April 2010

By Larry Goldsmith, CWDP, P.E.T.

Does it sometimes feel that as if you are in the world described by the 1999 Matrix movie where humans are living in an artificial world and that the world is not quite what it seems to be and a menacing conspiracy is at work against you?  How do you unplug from the matrix and bring logic to your job search and life?

For whatever reason this thought came to mind as I prepare my final lecture for the semester.  What final wisdom can I leave my students? We have been together already (online) for 12 weeks.  {SLS 1301 Career and Life Planning}  The measured outcomes for this course are based on a student’s ability to identify aptitudes, interests, values and personality as related to their career decision-making and their personal life.

First I like to ‘ring a bell’ and remind my students to view their instructor (and other authoritarian figures) not as the sage on the stage but rather their guide on the side?  Greater longer lasting success is achieved in the classroom when education becomes student centered which translates to where students are given tools and hands-on experiences and taught to think by analyzing, reasoning and synthesizing to develop their own learning.  This is in contrast to where in the old days that we as teachers lectured and students were led to believe that the words and wisdom of the instructor is omnipotent.   (This approach would be considered instructor-centered teaching.)

I am thinking of closing this semester with the thought that a job search is not an isolated experience. All that my students learned this semester has a connection, not only to each of their assignments, but to that which they do on a daily basis as well as prior life experiences (like Experiential Learning).  For example, take something as simple as me going to the supermarket.
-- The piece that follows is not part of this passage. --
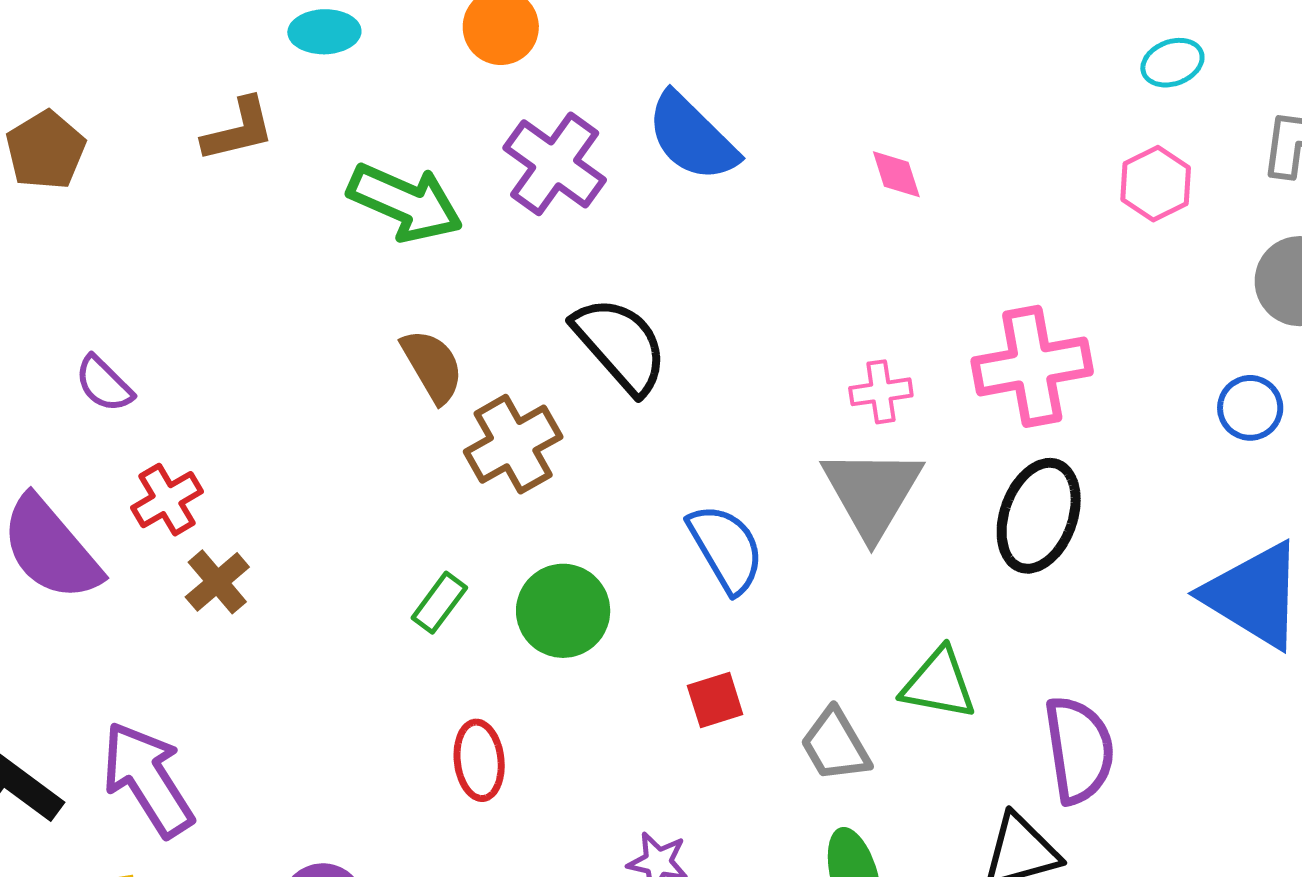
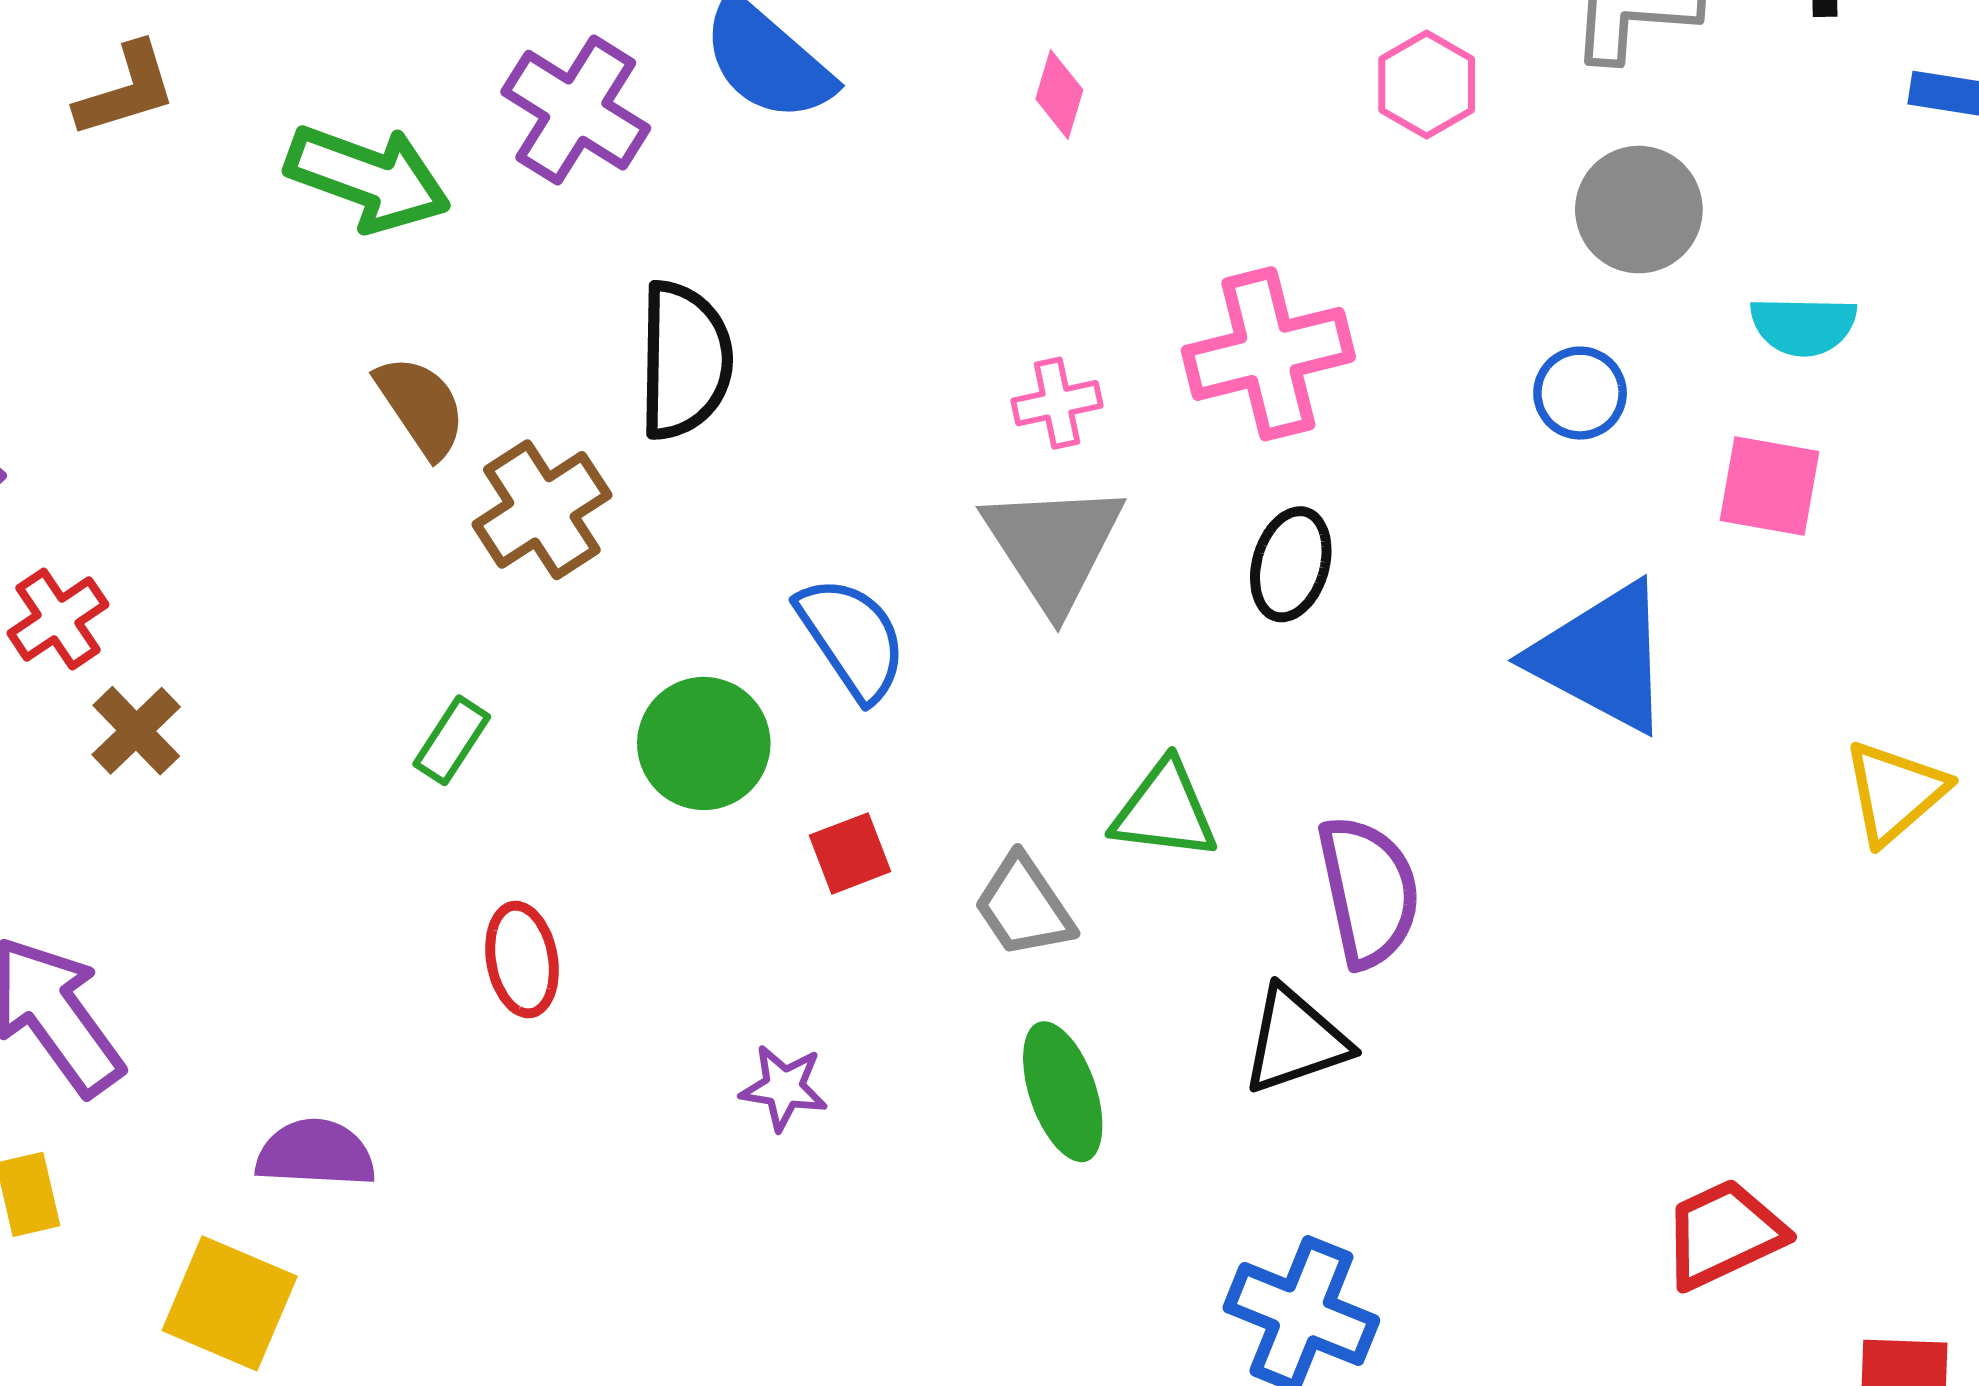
pink diamond: (896, 174) -> (1059, 94), turned 38
black semicircle: (620, 345) -> (685, 360), turned 46
black ellipse: (1039, 516) -> (1291, 564), size x0.7
green circle: (563, 611) -> (704, 743), moved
It is not just about me going to the grocery store to purchase food.  To go to the store I have to consider whom am I cooking for this week?  Am I the only cook or will Lori be cooking this week too?  Will Lori’s mother be with us at dinner?  Are their health issues that we have to consider?  How can the food we purchase help us be healthier and live longer?  (Darn my parents!  Why did they make me leave a clean plate?) What is my work schedule?  What is Lori’s schedule?   And what about other experiences such as three weeks ago when Lori cooked a vegan lasagna that was actually good, for not having any meat.  (Do you understanding where I am going?  Do get my point?  If I was thinking of Lori’s lasagna for three weeks, how could it be an isolated experience if it was still in my thoughts?  Giving time I could bring in many more examples that a simple visit to the super market is not an isolated experience.
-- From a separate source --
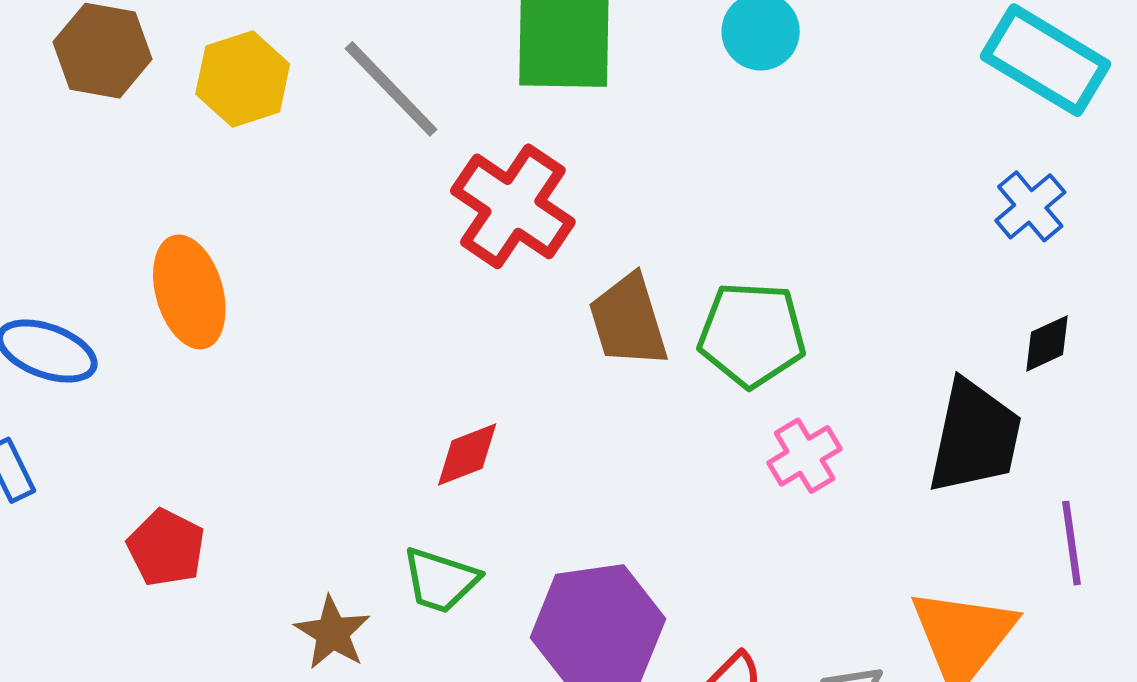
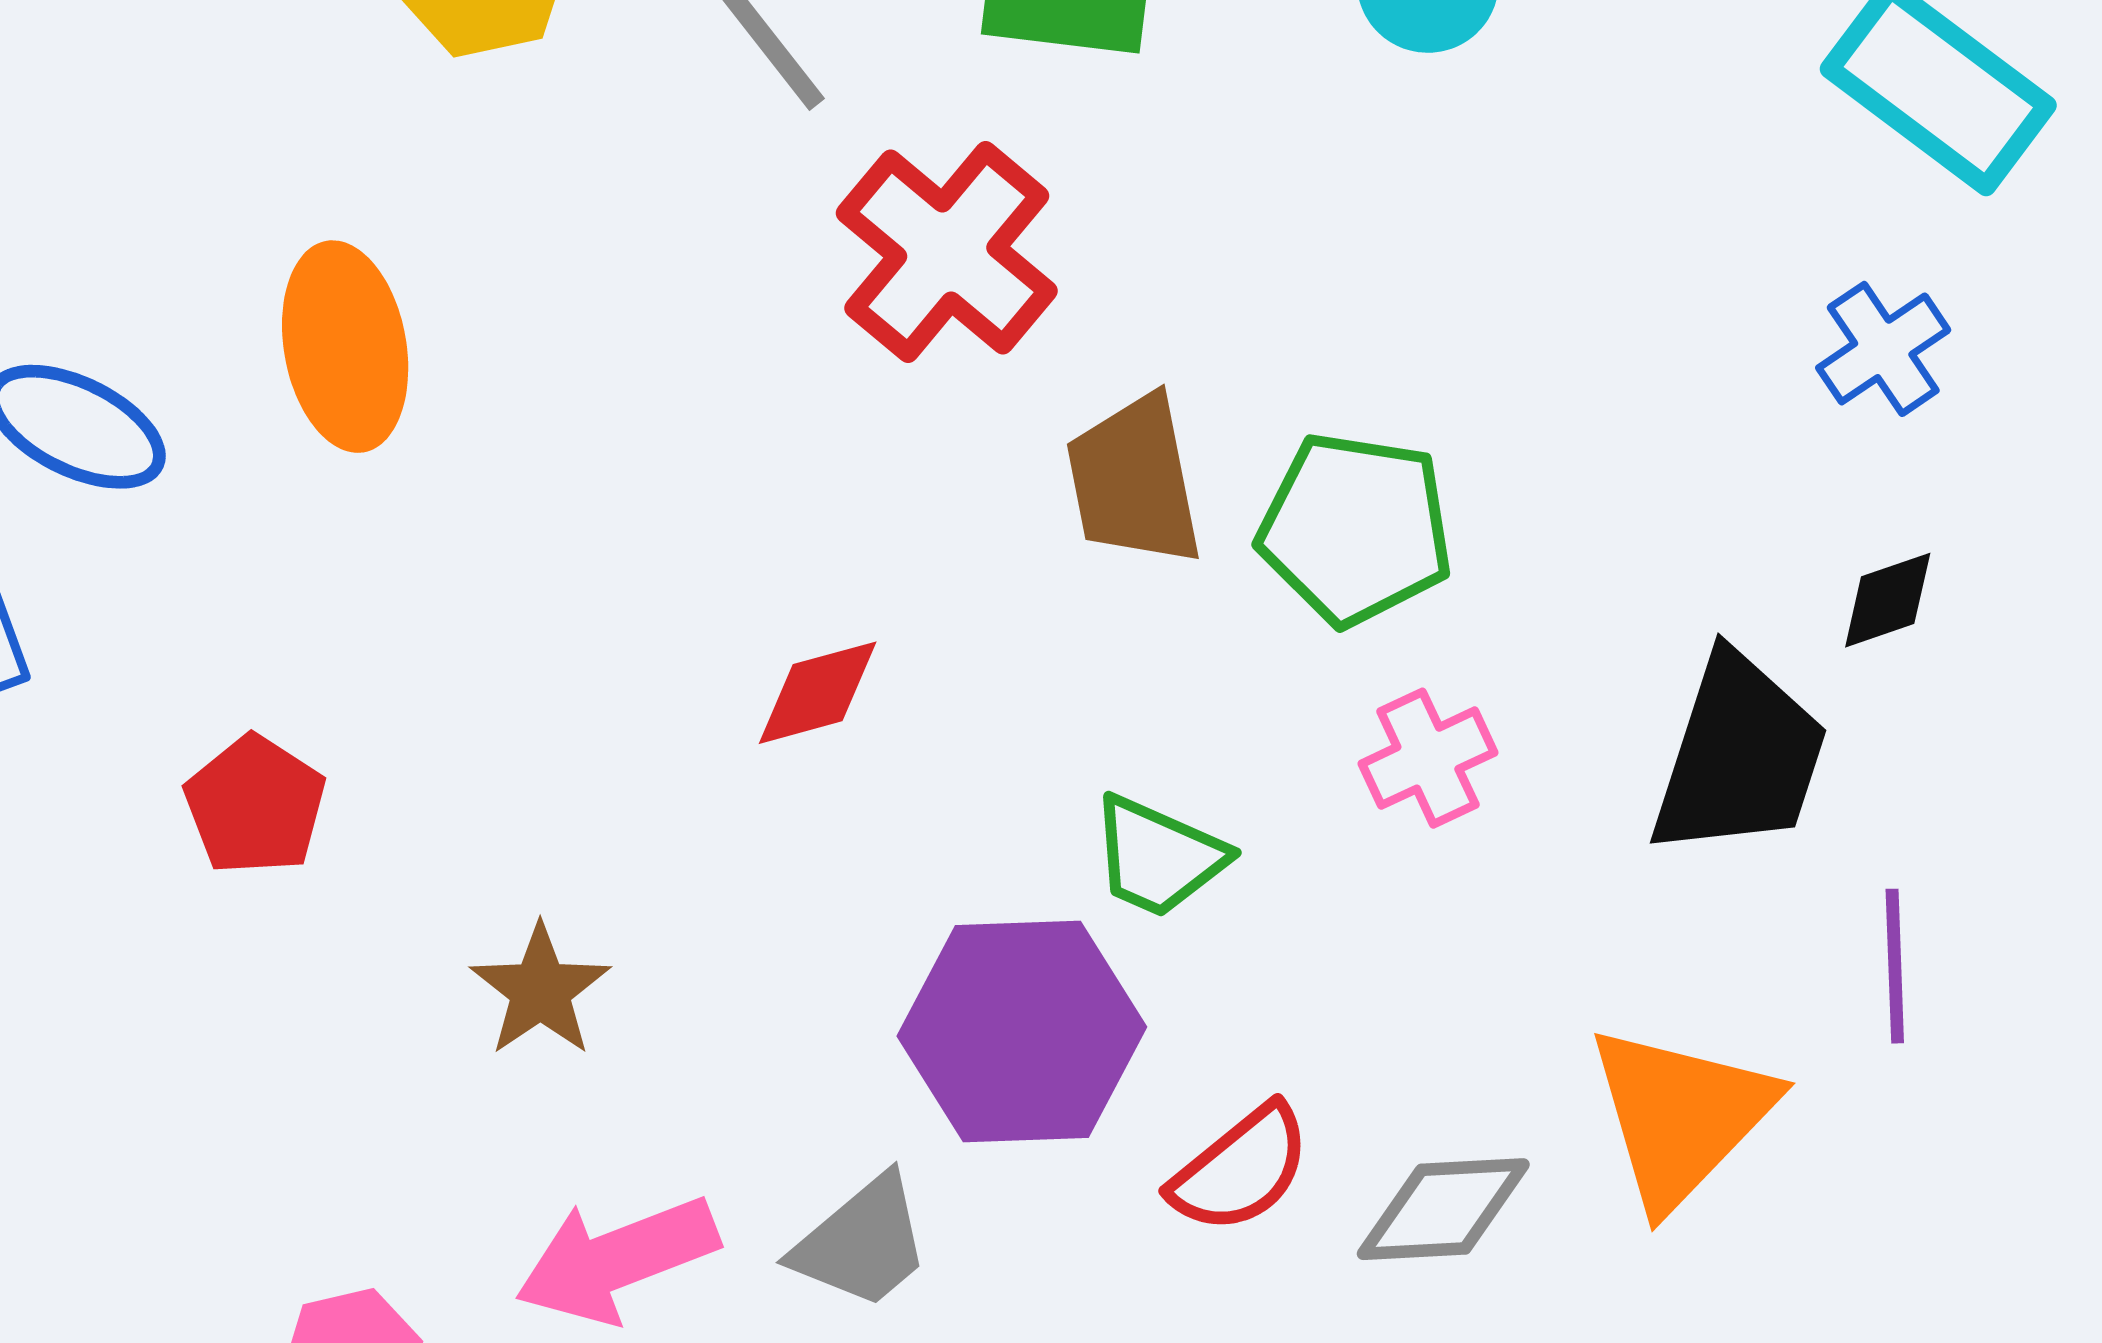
green trapezoid: (441, 580) -> (1158, 857), moved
This premise that there is no such thing as ‘isolated’ holds true for the job search experience as well.  Like my supermarket trip there is more involved in a job search than only the specific event.  This is the message that I imparted last week when I spoke to c-level executives at the local workforce program and afterwards to ‘soon-be-graduates of our Honor College.  I like my students, with this final lecture, to understand that a job search is really a series of staged opportunities waiting for a successful experience to occur.  {Here are activities that could become staged opportunities; distributing a résumé, delivering a 30 – 45 seconds selling (elevator) speech, attending a networking business event, sitting for an interview, canvassing and cold calling, making a telephone sales call, or responding to an employer’s objections.}

Each of these activities is an event by itself.  How my students go about to achieve success in these activities now or following graduation is directly related to everything they have done in life to this point.  What they learned in their fifth grade writing class set a foundation for their résumé, or a high school speech class gave preparation for building networking skills, past work history establishing an employer’s attitude about their work expectations, or possibly accomplishments and achievements in other areas such as being a member of an association will have consider impact on what happens to them now in their job search and planning a career.   So to say a job search is an isolated experience is just not so.
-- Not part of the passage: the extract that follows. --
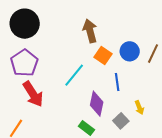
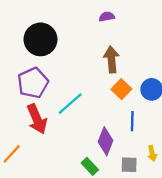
cyan line: (74, 75) -> (70, 104), moved
gray square: (121, 121) -> (129, 165), turned 35

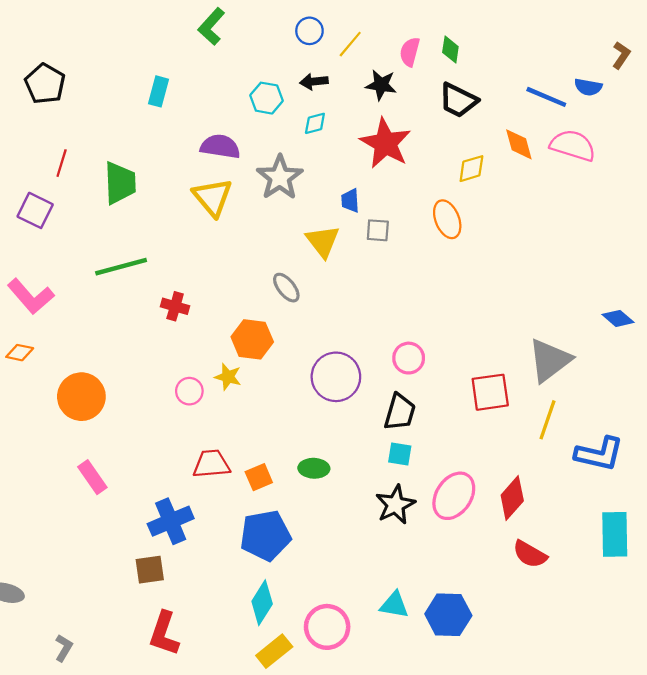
I will share with my students that to be successful today, they must be mindful of all of their choices and decisions as they move through life if they want to boost their personal performance for improving job search effectiveness.  The message is to do their best, no matter.  Build success by doing everything well, whenever and wherever.  To be effective, they must keep in mind that their success is an accumulation of all their prior experiences and training that have led to this opportunity.

So where am I in preparing my final lecture?  Should the topic be, that there can not be an isolated job search (or life plan) experience?  Everything is connected.  Or maybe for now, I will just encourage my students to build a plan drawing from what learned in this course.  Write it down.   This makes it real.  Let this plan give you direction.

I have two weeks to decide.

Here’s my personal plan.  Use it to develop your own career and life map.

  1. Define Yourself.
  2. Follow a Plan. Write it down.
  3. Retrain.  Don’t let your education and time pass you by.
  4. Stay Informed in your field or where you want to go.
  5. Get Involved.  Talk to people.
  6. Stage your opportunities.
  7. Keep in the Line of Sight of Decision-makers.
  8. Measure everything – You don’t manage what you don’t measure.